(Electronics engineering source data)
....................

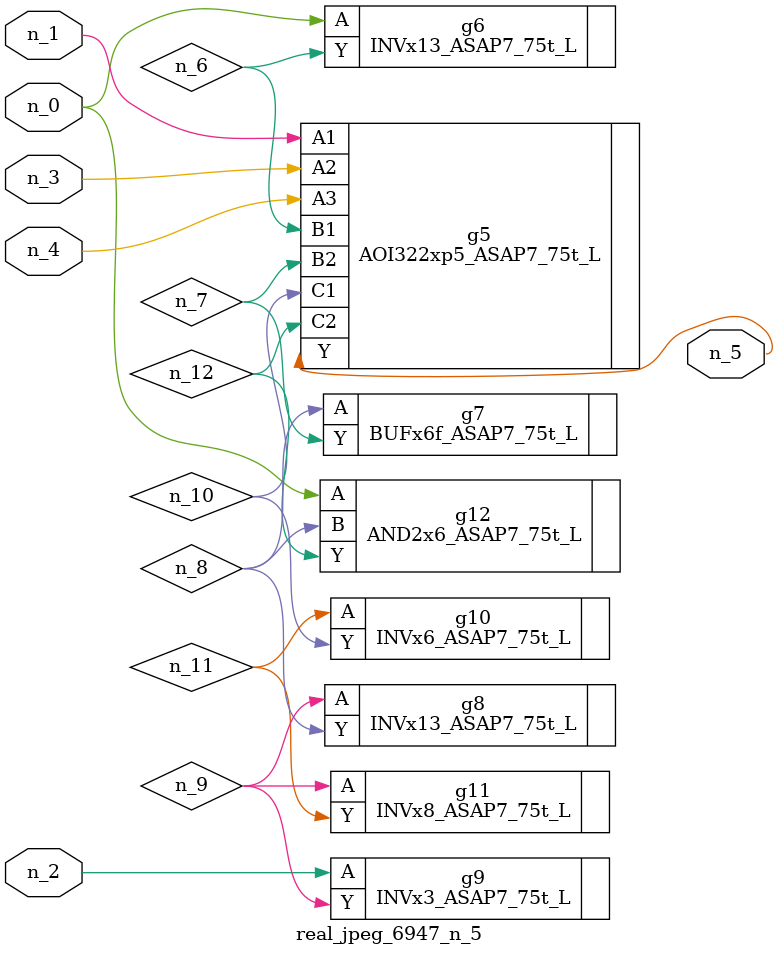
<source format=v>
module real_jpeg_6947_n_5 (n_4, n_0, n_1, n_2, n_3, n_5);

input n_4;
input n_0;
input n_1;
input n_2;
input n_3;

output n_5;

wire n_12;
wire n_8;
wire n_11;
wire n_6;
wire n_7;
wire n_10;
wire n_9;

INVx13_ASAP7_75t_L g6 ( 
.A(n_0),
.Y(n_6)
);

AND2x6_ASAP7_75t_L g12 ( 
.A(n_0),
.B(n_8),
.Y(n_12)
);

AOI322xp5_ASAP7_75t_L g5 ( 
.A1(n_1),
.A2(n_3),
.A3(n_4),
.B1(n_6),
.B2(n_7),
.C1(n_10),
.C2(n_12),
.Y(n_5)
);

INVx3_ASAP7_75t_L g9 ( 
.A(n_2),
.Y(n_9)
);

BUFx6f_ASAP7_75t_L g7 ( 
.A(n_8),
.Y(n_7)
);

INVx13_ASAP7_75t_L g8 ( 
.A(n_9),
.Y(n_8)
);

INVx8_ASAP7_75t_L g11 ( 
.A(n_9),
.Y(n_11)
);

INVx6_ASAP7_75t_L g10 ( 
.A(n_11),
.Y(n_10)
);


endmodule
</source>
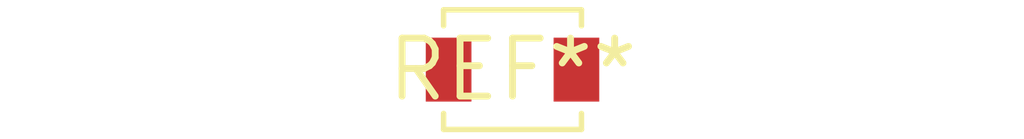
<source format=kicad_pcb>
(kicad_pcb (version 20240108) (generator pcbnew)

  (general
    (thickness 1.6)
  )

  (paper "A4")
  (layers
    (0 "F.Cu" signal)
    (31 "B.Cu" signal)
    (32 "B.Adhes" user "B.Adhesive")
    (33 "F.Adhes" user "F.Adhesive")
    (34 "B.Paste" user)
    (35 "F.Paste" user)
    (36 "B.SilkS" user "B.Silkscreen")
    (37 "F.SilkS" user "F.Silkscreen")
    (38 "B.Mask" user)
    (39 "F.Mask" user)
    (40 "Dwgs.User" user "User.Drawings")
    (41 "Cmts.User" user "User.Comments")
    (42 "Eco1.User" user "User.Eco1")
    (43 "Eco2.User" user "User.Eco2")
    (44 "Edge.Cuts" user)
    (45 "Margin" user)
    (46 "B.CrtYd" user "B.Courtyard")
    (47 "F.CrtYd" user "F.Courtyard")
    (48 "B.Fab" user)
    (49 "F.Fab" user)
    (50 "User.1" user)
    (51 "User.2" user)
    (52 "User.3" user)
    (53 "User.4" user)
    (54 "User.5" user)
    (55 "User.6" user)
    (56 "User.7" user)
    (57 "User.8" user)
    (58 "User.9" user)
  )

  (setup
    (pad_to_mask_clearance 0)
    (pcbplotparams
      (layerselection 0x00010fc_ffffffff)
      (plot_on_all_layers_selection 0x0000000_00000000)
      (disableapertmacros false)
      (usegerberextensions false)
      (usegerberattributes false)
      (usegerberadvancedattributes false)
      (creategerberjobfile false)
      (dashed_line_dash_ratio 12.000000)
      (dashed_line_gap_ratio 3.000000)
      (svgprecision 4)
      (plotframeref false)
      (viasonmask false)
      (mode 1)
      (useauxorigin false)
      (hpglpennumber 1)
      (hpglpenspeed 20)
      (hpglpendiameter 15.000000)
      (dxfpolygonmode false)
      (dxfimperialunits false)
      (dxfusepcbnewfont false)
      (psnegative false)
      (psa4output false)
      (plotreference false)
      (plotvalue false)
      (plotinvisibletext false)
      (sketchpadsonfab false)
      (subtractmaskfromsilk false)
      (outputformat 1)
      (mirror false)
      (drillshape 1)
      (scaleselection 1)
      (outputdirectory "")
    )
  )

  (net 0 "")

  (footprint "L_Wuerth_WE-GF-1210" (layer "F.Cu") (at 0 0))

)

</source>
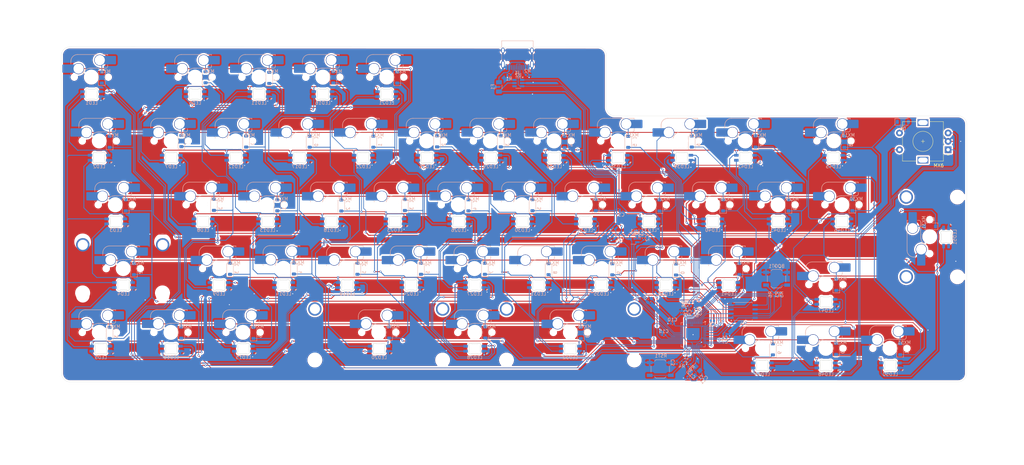
<source format=kicad_pcb>
(kicad_pcb
	(version 20240108)
	(generator "pcbnew")
	(generator_version "8.0")
	(general
		(thickness 1.6)
		(legacy_teardrops no)
	)
	(paper "A4")
	(layers
		(0 "F.Cu" signal)
		(31 "B.Cu" signal)
		(32 "B.Adhes" user "B.Adhesive")
		(33 "F.Adhes" user "F.Adhesive")
		(34 "B.Paste" user)
		(35 "F.Paste" user)
		(36 "B.SilkS" user "B.Silkscreen")
		(37 "F.SilkS" user "F.Silkscreen")
		(38 "B.Mask" user)
		(39 "F.Mask" user)
		(40 "Dwgs.User" user "User.Drawings")
		(41 "Cmts.User" user "User.Comments")
		(42 "Eco1.User" user "User.Eco1")
		(43 "Eco2.User" user "User.Eco2")
		(44 "Edge.Cuts" user)
		(45 "Margin" user)
		(46 "B.CrtYd" user "B.Courtyard")
		(47 "F.CrtYd" user "F.Courtyard")
		(48 "B.Fab" user)
		(49 "F.Fab" user)
		(50 "User.1" user)
		(51 "User.2" user)
		(52 "User.3" user)
		(53 "User.4" user)
		(54 "User.5" user)
		(55 "User.6" user)
		(56 "User.7" user)
		(57 "User.8" user)
		(58 "User.9" user)
	)
	(setup
		(pad_to_mask_clearance 0)
		(allow_soldermask_bridges_in_footprints no)
		(pcbplotparams
			(layerselection 0x00010fc_ffffffff)
			(plot_on_all_layers_selection 0x0000000_00000000)
			(disableapertmacros no)
			(usegerberextensions yes)
			(usegerberattributes no)
			(usegerberadvancedattributes no)
			(creategerberjobfile no)
			(dashed_line_dash_ratio 12.000000)
			(dashed_line_gap_ratio 3.000000)
			(svgprecision 4)
			(plotframeref no)
			(viasonmask no)
			(mode 1)
			(useauxorigin no)
			(hpglpennumber 1)
			(hpglpenspeed 20)
			(hpglpendiameter 15.000000)
			(pdf_front_fp_property_popups yes)
			(pdf_back_fp_property_popups yes)
			(dxfpolygonmode yes)
			(dxfimperialunits yes)
			(dxfusepcbnewfont yes)
			(psnegative no)
			(psa4output no)
			(plotreference no)
			(plotvalue no)
			(plotfptext no)
			(plotinvisibletext no)
			(sketchpadsonfab no)
			(subtractmaskfromsilk yes)
			(outputformat 1)
			(mirror no)
			(drillshape 0)
			(scaleselection 1)
			(outputdirectory "../../../Keyboard Stuff/PCB Files/")
		)
	)
	(net 0 "")
	(net 1 "Net-(BOOT1-Pad2)")
	(net 2 "GND")
	(net 3 "+5V")
	(net 4 "+1V1")
	(net 5 "XIN")
	(net 6 "Net-(C12-Pad2)")
	(net 7 "Net-(D7-A)")
	(net 8 "Net-(D9-A)")
	(net 9 "Net-(D18-A)")
	(net 10 "Net-(D22-A)")
	(net 11 "VBUS")
	(net 12 "D+")
	(net 13 "Net-(J1-CC1)")
	(net 14 "unconnected-(J1-SBU2-PadB8)")
	(net 15 "Net-(J1-CC2)")
	(net 16 "unconnected-(J1-SBU1-PadA8)")
	(net 17 "D-")
	(net 18 "SWD")
	(net 19 "RESET")
	(net 20 "SWC")
	(net 21 "Net-(R3-Pad1)")
	(net 22 "Q_SEL")
	(net 23 "Net-(U3-USB_DP)")
	(net 24 "Net-(U3-USB_DM)")
	(net 25 "ROW_0")
	(net 26 "unconnected-(U2-IO4-Pad6)")
	(net 27 "unconnected-(U2-IO3-Pad4)")
	(net 28 "Q_CLK")
	(net 29 "unconnected-(U3-GPIO12-Pad15)")
	(net 30 "unconnected-(U3-GPIO28_ADC2-Pad40)")
	(net 31 "XOUT")
	(net 32 "unconnected-(U3-GPIO26_ADC0-Pad38)")
	(net 33 "unconnected-(U3-GPIO27_ADC1-Pad39)")
	(net 34 "Q_102")
	(net 35 "Q_101")
	(net 36 "Q_100")
	(net 37 "unconnected-(U3-GPIO29_ADC3-Pad41)")
	(net 38 "unconnected-(U3-GPIO13-Pad16)")
	(net 39 "Q_103")
	(net 40 "ROT_B")
	(net 41 "ROT_A")
	(net 42 "Net-(D23-A)")
	(net 43 "Net-(D24-A)")
	(net 44 "Net-(D25-A)")
	(net 45 "Net-(D26-A)")
	(net 46 "Net-(D27-A)")
	(net 47 "Net-(D28-A)")
	(net 48 "Net-(D29-A)")
	(net 49 "Net-(D30-A)")
	(net 50 "Net-(D31-A)")
	(net 51 "Net-(D32-A)")
	(net 52 "Net-(D33-A)")
	(net 53 "Net-(D34-A)")
	(net 54 "Net-(D35-A)")
	(net 55 "Net-(D36-A)")
	(net 56 "Net-(D37-A)")
	(net 57 "Net-(D38-A)")
	(net 58 "Net-(D39-A)")
	(net 59 "Net-(D40-A)")
	(net 60 "Net-(D41-A)")
	(net 61 "Net-(D42-A)")
	(net 62 "Net-(D43-A)")
	(net 63 "Net-(D44-A)")
	(net 64 "Net-(D45-A)")
	(net 65 "Net-(D46-A)")
	(net 66 "Net-(D47-A)")
	(net 67 "COL_3")
	(net 68 "COL_4")
	(net 69 "Net-(D48-A)")
	(net 70 "Net-(D49-A)")
	(net 71 "COL_7")
	(net 72 "COL_8")
	(net 73 "Net-(D50-A)")
	(net 74 "Net-(D51-A)")
	(net 75 "COL_0")
	(net 76 "COL_1")
	(net 77 "COL_2")
	(net 78 "COL_9")
	(net 79 "COL_10")
	(net 80 "COL_11")
	(net 81 "COL_5")
	(net 82 "COL_6")
	(net 83 "ROW_1")
	(net 84 "ROW_2")
	(net 85 "ROW_3")
	(net 86 "ROW_4")
	(net 87 "Net-(LED1-DOUT)")
	(net 88 "Net-(LED3-DOUT)")
	(net 89 "Net-(LED10-DIN)")
	(net 90 "Net-(LED11-DOUT)")
	(net 91 "Net-(LED18-DIN)")
	(net 92 "Net-(LED2-DOUT)")
	(net 93 "Net-(LED21-DOUT)")
	(net 94 "Net-(LED10-DOUT)")
	(net 95 "Net-(LED11-DIN)")
	(net 96 "Net-(LED4-DOUT)")
	(net 97 "Net-(LED12-DOUT)")
	(net 98 "Net-(LED14-DOUT)")
	(net 99 "Net-(LED6-DIN)")
	(net 100 "Net-(LED7-DIN)")
	(net 101 "Net-(LED16-DIN)")
	(net 102 "Net-(LED8-DIN)")
	(net 103 "Net-(LED17-DIN)")
	(net 104 "Net-(LED13-DOUT)")
	(net 105 "Net-(LED20-DOUT)")
	(net 106 "Net-(LED23-DOUT)")
	(net 107 "Net-(LED22-DOUT)")
	(net 108 "Net-(LED26-DIN)")
	(net 109 "+3V3V")
	(net 110 "unconnected-(U3-GPIO5-Pad7)")
	(net 111 "Net-(LED25-DIN)")
	(net 112 "Net-(LED29-DOUT)")
	(net 113 "Net-(LED27-DIN)")
	(net 114 "Net-(LED30-DOUT)")
	(net 115 "Net-(LED33-DIN)")
	(net 116 "Net-(LED31-DOUT)")
	(net 117 "Net-(LED36-DOUT)")
	(net 118 "Net-(LED34-DIN)")
	(net 119 "Net-(LED39-DIN)")
	(net 120 "Net-(LED37-DOUT)")
	(net 121 "Net-(LED40-DIN)")
	(net 122 "RGB")
	(net 123 "RGB MCU")
	(net 124 "Net-(LED46-DIN)")
	(net 125 "Net-(D17-A)")
	(net 126 "Net-(D16-A)")
	(net 127 "Net-(D15-A)")
	(net 128 "Net-(D14-A)")
	(net 129 "Net-(D13-A)")
	(net 130 "Net-(D12-A)")
	(net 131 "Net-(D5-A)")
	(net 132 "Net-(D4-A)")
	(net 133 "Net-(D3-A)")
	(net 134 "Net-(D2-A)")
	(net 135 "Net-(D1-A)")
	(net 136 "Net-(D8-A)")
	(net 137 "Net-(D21-A)")
	(net 138 "Net-(D20-A)")
	(net 139 "Net-(D19-A)")
	(net 140 "Net-(D6-A)")
	(net 141 "Net-(D11-A)")
	(net 142 "Net-(D10-A)")
	(net 143 "Net-(LED42-DOUT)")
	(net 144 "Net-(LED44-DOUT)")
	(net 145 "Net-(LED45-DIN)")
	(net 146 "Net-(LED47-DIN)")
	(net 147 "unconnected-(U3-GPIO7-Pad9)")
	(net 148 "unconnected-(U3-GPIO3-Pad5)")
	(net 149 "unconnected-(U3-GPIO9-Pad12)")
	(net 150 "Net-(LED15-DOUT)")
	(net 151 "Net-(LED16-DOUT)")
	(net 152 "Net-(LED24-DOUT)")
	(net 153 "Net-(LED25-DOUT)")
	(net 154 "Net-(LED32-DOUT)")
	(net 155 "Net-(LED33-DOUT)")
	(net 156 "Net-(LED38-DOUT)")
	(net 157 "Net-(LED39-DOUT)")
	(net 158 "Net-(LED43-DOUT)")
	(net 159 "Net-(LED45-DOUT)")
	(net 160 "Net-(LED50-DOUT)")
	(net 161 "unconnected-(LED51-DOUT-Pad2)")
	(footprint "PCM_marbastlib-mx:STAB_MX_P_ISO" (layer "F.Cu") (at 271.4625 69.13625))
	(footprint "PCM_marbastlib-mx:STAB_MX_P_3u" (layer "F.Cu") (at 107.15625 97.63125))
	(footprint "PCM_marbastlib-mx:STAB_MX_P_3u" (layer "F.Cu") (at 164.30625 97.63125))
	(footprint "PCM_marbastlib-mx:STAB_MX_P_2u" (layer "F.Cu") (at 30.80311 78.480895))
	(footprint "Rotary_Encoder:RotaryEncoder_Alps_EC11E-Switch_Vertical_H20mm" (layer "F.Cu") (at 276.95 43.100001 180))
	(footprint "Diode_SMD:D_SOD-123" (layer "B.Cu") (at 133.9 59.7 90))
	(footprint "Diode_SMD:D_SOD-123" (layer "B.Cu") (at 48.3 40.5 90))
	(footprint "PCM_marbastlib-mx:LED_MX_6028R" (layer "B.Cu") (at 54.775 64.5 180))
	(footprint "Diode_SMD:D_SOD-123" (layer "B.Cu") (at 263.45 34.800001))
	(footprint "PCM_marbastlib-mx:SW_MX_HS_CPG151101S11_1u" (layer "B.Cu") (at 109.5375 21.43125 180))
	(footprint "PCM_marbastlib-mx:LED_MX_6028R" (layer "B.Cu") (at 111.975 64.5 180))
	(footprint "Diode_SMD:D_SOD-123" (layer "B.Cu") (at 157.8 78.75 90))
	(footprint "PCM_marbastlib-mx:SW_MX_HS_CPG151101S11_1u" (layer "B.Cu") (at 92.86875 59.53125 180))
	(footprint "Diode_SMD:D_SOD-123" (layer "B.Cu") (at 86.55 40.7 90))
	(footprint "PCM_marbastlib-mx:SW_MX_HS_CPG151101S11_1u" (layer "B.Cu") (at 73.86875 59.53125 180))
	(footprint "Diode_SMD:D_SOD-123" (layer "B.Cu") (at 26.9 97.8 90))
	(footprint "PCM_marbastlib-mx:LED_MX_6028R" (layer "B.Cu") (at 121.525 45.5 180))
	(footprint "PCM_marbastlib-mx:SW_MX_HS_CPG151101S11_1u" (layer "B.Cu") (at 116.68125 78.58125 180))
	(footprint "PCM_marbastlib-mx:LED_MX_6028R" (layer "B.Cu") (at 59.525 83.5 180))
	(footprint "Diode_SMD:D_SOD-123" (layer "B.Cu") (at 229.35 59.7 90))
	(footprint "Diode_SMD:D_SOD-123" (layer "B.Cu") (at 58 59.55 90))
	(footprint "Capacitor_SMD:C_0402_1005Metric" (layer "B.Cu") (at 210.37 99.3))
	(footprint "PCM_marbastlib-mx:LED_MX_6028R"
		(layer "B.Cu")
		(uuid "1cdeeee0-06f8-4aef-acf4-532f4e5e8048")
		(at 245.275 64.5 180)
		(descr "Add-on for regular MX-footprints with 6028 reverse mount LED")
		(tags "cherry MX 6028 rearmount rear mount led rgb backlight")
		(property "Reference" "LED46"
			(at 0 -2.6 0)
			(layer "B.SilkS")
			(uuid "bdca2f3c-2ea3-4746-b4e4-d49c21ac02ba")
			(effects
				(font
					(size 1 1)
					(thickness 0.15)
				)
				(justify mirror)
			)
		)
		(property "Value" "MX_SK6812MINI-E"
			(at -9.425 -3.47 0)
			(layer "B.Fab")
			(uuid "aa89da85-2783-4972-89b2-3f28a29b70e1")
			(effects
				(font
					(size 1 1)
					(thickness 0.15)
				)
				(ju
... [3236912 chars truncated]
</source>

....................

#### What is expected
Please filter the entries for the word "sketchpadsonfab" and copy the lines that have it.

#### Result for this exercise
      (sketchpadsonfab false)
			(sketchpadsonfab no)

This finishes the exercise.